*Requirement*
Provide a verbatim copy of all the records below, leaving the images out.

[[ Data supplied, beginning ]]

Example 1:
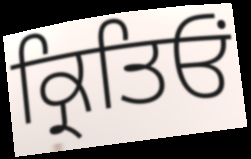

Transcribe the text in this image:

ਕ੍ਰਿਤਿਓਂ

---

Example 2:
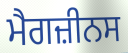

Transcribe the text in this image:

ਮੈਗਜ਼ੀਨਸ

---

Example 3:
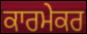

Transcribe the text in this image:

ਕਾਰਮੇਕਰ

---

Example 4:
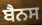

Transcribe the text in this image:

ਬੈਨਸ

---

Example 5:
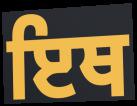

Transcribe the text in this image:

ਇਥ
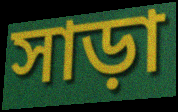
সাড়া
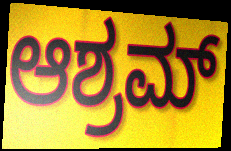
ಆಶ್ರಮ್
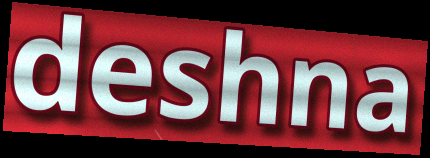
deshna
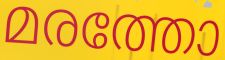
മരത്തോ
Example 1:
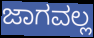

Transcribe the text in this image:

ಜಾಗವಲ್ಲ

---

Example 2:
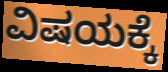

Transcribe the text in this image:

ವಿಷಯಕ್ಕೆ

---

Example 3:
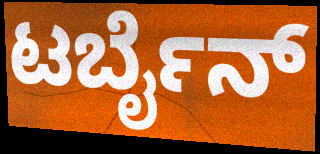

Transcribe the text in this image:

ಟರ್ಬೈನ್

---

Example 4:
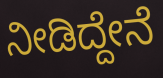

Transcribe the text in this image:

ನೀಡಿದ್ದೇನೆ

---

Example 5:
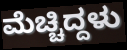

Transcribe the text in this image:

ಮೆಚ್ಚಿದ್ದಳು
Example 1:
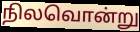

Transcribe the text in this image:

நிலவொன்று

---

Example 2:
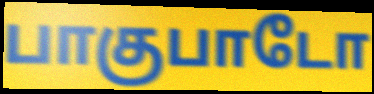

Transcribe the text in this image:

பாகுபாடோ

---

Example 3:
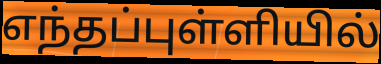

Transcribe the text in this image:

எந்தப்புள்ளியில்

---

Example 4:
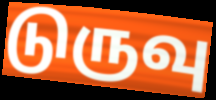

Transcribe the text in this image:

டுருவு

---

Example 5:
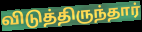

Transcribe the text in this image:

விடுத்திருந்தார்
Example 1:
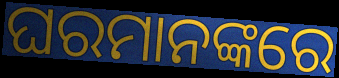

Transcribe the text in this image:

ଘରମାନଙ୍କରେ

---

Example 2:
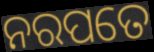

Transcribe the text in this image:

[[ Data supplied, end ]]

*Output for this task*
Example 1:

Transcribe the text in this image:

ਕ੍ਰਿਤਿਓਂ

---

Example 2:

Transcribe the text in this image:

ਮੈਗਜ਼ੀਨਸ

---

Example 3:

Transcribe the text in this image:

ਕਾਰਮੇਕਰ

---

Example 4:

Transcribe the text in this image:

ਬੈਨਸ

---

Example 5:

Transcribe the text in this image:

ਇਥ
সাড়া
ಆಶ್ರಮ್
deshna
മരത്തോ
Example 1:

Transcribe the text in this image:

ಜಾಗವಲ್ಲ

---

Example 2:

Transcribe the text in this image:

ವಿಷಯಕ್ಕೆ

---

Example 3:

Transcribe the text in this image:

ಟರ್ಬೈನ್

---

Example 4:

Transcribe the text in this image:

ನೀಡಿದ್ದೇನೆ

---

Example 5:

Transcribe the text in this image:

ಮೆಚ್ಚಿದ್ದಳು
Example 1:

Transcribe the text in this image:

நிலவொன்று

---

Example 2:

Transcribe the text in this image:

பாகுபாடோ

---

Example 3:

Transcribe the text in this image:

எந்தப்புள்ளியில்

---

Example 4:

Transcribe the text in this image:

டுருவு

---

Example 5:

Transcribe the text in this image:

விடுத்திருந்தார்
Example 1:

Transcribe the text in this image:

ଘରମାନଙ୍କରେ

---

Example 2:

Transcribe the text in this image:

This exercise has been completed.